Dr Nicolas CLOAREC, chef du service d'oncologie médicale, Centre hospitalier d'Avignon
Dr Nicolas CLOAREC, chef du service d’oncologie médicale, Centre hospitalier d’Avignon

Toutefois 40% des cancers du poumon chez les non-fumeurs restent inexpliqués. On suspecte des mutations génétiques. A noter que la proportion de cancers chez les non-fumeurs monte nettement outre-Atlantique en raison de mesures anti-tabac plus strictes. Ils représentent 25% des cas contre 15% maximum en France.
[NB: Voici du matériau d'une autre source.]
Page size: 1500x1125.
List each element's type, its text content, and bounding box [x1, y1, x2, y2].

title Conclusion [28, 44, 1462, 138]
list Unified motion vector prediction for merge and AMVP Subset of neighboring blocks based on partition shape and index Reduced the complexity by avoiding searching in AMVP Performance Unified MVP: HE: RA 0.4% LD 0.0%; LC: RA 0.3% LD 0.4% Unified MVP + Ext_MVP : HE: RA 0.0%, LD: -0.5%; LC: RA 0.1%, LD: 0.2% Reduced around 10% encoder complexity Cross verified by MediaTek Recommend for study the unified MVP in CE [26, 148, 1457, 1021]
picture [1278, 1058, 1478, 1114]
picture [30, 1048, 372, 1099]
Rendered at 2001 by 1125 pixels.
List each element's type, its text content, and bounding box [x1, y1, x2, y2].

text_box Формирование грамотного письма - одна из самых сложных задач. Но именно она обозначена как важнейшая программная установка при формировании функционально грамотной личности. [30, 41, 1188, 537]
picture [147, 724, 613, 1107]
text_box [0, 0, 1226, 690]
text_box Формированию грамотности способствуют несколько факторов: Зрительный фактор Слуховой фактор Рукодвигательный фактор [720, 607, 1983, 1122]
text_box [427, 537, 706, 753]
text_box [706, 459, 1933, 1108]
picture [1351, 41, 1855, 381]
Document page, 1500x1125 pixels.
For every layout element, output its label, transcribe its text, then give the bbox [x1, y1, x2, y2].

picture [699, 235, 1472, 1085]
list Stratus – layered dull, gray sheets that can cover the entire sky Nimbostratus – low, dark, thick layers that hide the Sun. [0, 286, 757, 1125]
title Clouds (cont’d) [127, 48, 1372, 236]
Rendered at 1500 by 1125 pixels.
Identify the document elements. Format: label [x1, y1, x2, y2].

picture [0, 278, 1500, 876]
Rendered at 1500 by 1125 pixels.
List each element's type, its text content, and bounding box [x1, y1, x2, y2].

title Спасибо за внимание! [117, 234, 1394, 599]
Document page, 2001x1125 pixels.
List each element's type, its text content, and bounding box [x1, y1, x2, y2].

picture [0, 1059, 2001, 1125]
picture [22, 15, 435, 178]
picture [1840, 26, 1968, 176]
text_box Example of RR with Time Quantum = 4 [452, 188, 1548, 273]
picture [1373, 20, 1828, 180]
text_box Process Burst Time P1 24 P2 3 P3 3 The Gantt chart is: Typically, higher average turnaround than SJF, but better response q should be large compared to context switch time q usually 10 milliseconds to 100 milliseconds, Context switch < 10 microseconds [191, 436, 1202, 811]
L’impact des thérapies ciblées et de l’immunothérapie

Pour clôturer les exposés, la Dr Malek Zoghlami, pneumologue, a passé en revue les innovations thérapeutiques. « Depuis 2017, les thérapies ciblées ont permis de transformer certains cancers du poumon en maladie chronique. Elles peuvent être poursuivies au long cours. » La spécialiste a aussi vanté les mérites de l’immunothérapie qui, en stimulant nos lymphocytes, peut détruire les cellules cancéreuses. Attention toutefois aux effets secondaires, comme le déclenchement de réactions immunitaires se retournant contre l’organisme sain.

Dr Malek Zoghlami, pneumologue
Dr Malek Zoghlami, pneumologue CHU Avignon

Dernière conférence à Nice

En accueillant pour la première fois dans ses locaux avignonnais une conférence de haut niveau médical, le Crédit Agricole Alpes Provence veut prouver son implication dans des actions sociétales sur les territoires de proximité. « Nous accompagnons toutes les mesures de prévention« , insiste Fabien Bruno, responsable développement commercial et des synergies du réseau mutualiste. Le public a reçu le message 5 sur 5.

La dernière conférence organisée par MProvence sur la prévention du cancer du poumon se déroulera jeudi 30 mai à 18h à Nice avec les pneumologues, les oncologues et les chirurgiens du CHU. Rendez-vous au Centre Universitaire Méditerranéen, 65 Promenade des Anglais. C’est gratuit.